The two light cords followed him, of course, and easily shortened as he, and they, neared the perch of the MEs. “What a crazy woman,” he muttered. “She didn’t even pay me.”
“Its a party,” yelled Pins.
Mrs. Frumpwooler had by this time cleared Haight Street and was marching further down Filmore, intent on catching the N Judah trolley out to the Sunset. She wanted to get to the solitude of Ocean Beach to consider her options, then intended to head back to the Marina, and home, to formalize plans to recover her long-lost diamonds. She stopped in her tracks, however, and said loudly, “My hat! That greedy old man kept my hat!” turned around and set off back up Filmore to confront the thieving Commander Blevins and rescue her purple hat. Her green friend navigated the “U” turn with only minor difficulty and was soon merrily in tow, smiling a satisfied, ugly smile.
“Now, Greeny’s coming back,” said Pins, continuing the narrative for Its wounded fellow wire-sitter.
Mrs. Frumpwooler and Greeny hit Haight Street in full stride. Looking up, she was amazed to see Commander Blevins coming down the hill towards her. “Thief! Thief!” she yelled and sprinted across the street after him; he would not escape if she could help it.
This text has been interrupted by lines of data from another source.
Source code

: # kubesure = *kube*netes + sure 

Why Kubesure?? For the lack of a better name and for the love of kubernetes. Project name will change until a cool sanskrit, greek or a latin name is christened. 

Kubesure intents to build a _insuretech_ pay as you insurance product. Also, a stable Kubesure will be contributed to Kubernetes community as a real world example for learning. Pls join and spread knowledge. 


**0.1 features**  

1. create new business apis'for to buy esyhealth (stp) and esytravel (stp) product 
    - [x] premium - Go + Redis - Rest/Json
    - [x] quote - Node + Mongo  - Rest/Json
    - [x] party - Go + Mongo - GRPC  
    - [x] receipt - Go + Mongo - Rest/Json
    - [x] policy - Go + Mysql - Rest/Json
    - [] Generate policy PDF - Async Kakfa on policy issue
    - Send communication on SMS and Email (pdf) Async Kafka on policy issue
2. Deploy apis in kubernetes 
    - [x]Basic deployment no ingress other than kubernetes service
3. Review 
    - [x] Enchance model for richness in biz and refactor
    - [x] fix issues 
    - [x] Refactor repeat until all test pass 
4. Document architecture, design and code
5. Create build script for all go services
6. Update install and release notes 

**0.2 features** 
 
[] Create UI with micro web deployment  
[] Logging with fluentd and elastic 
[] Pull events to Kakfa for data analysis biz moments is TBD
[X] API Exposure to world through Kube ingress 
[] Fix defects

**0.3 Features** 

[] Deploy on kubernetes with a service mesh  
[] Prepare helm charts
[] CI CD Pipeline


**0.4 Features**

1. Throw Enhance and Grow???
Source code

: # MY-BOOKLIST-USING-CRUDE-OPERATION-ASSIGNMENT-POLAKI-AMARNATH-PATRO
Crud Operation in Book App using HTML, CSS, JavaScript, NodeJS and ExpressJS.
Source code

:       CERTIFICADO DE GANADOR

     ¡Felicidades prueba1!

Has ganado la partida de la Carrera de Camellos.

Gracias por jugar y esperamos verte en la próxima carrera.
Commander Blevins heard a commotion, and some yelling. He ignored it, there was always yelling and commotion on the streets these days.
“Hey Bro, wanna score?” a tall man in dreadlocks whispered as he brushed by. Commander Blevins pushed passed him and turned the corner.
“Come back here you…” Mrs. Frumpwooler’s oath was cut short. She felt her shoulder meet with resistance. A small question formed in her mind before bright blue, and very familiar light flooded over her.
“Holy Holy, did you see that, Frozen Ovary?” Pins asked. Ember opened Its mouth. Its light cord drop out. Pink was darkening to red in most of Its body as Its healing efforts took effect. Its mouth remained open, but no sound came forth.
Commander Blevins heard more commotion behind him, but ducked into the laundromat, anxious to see if his clothes were still there.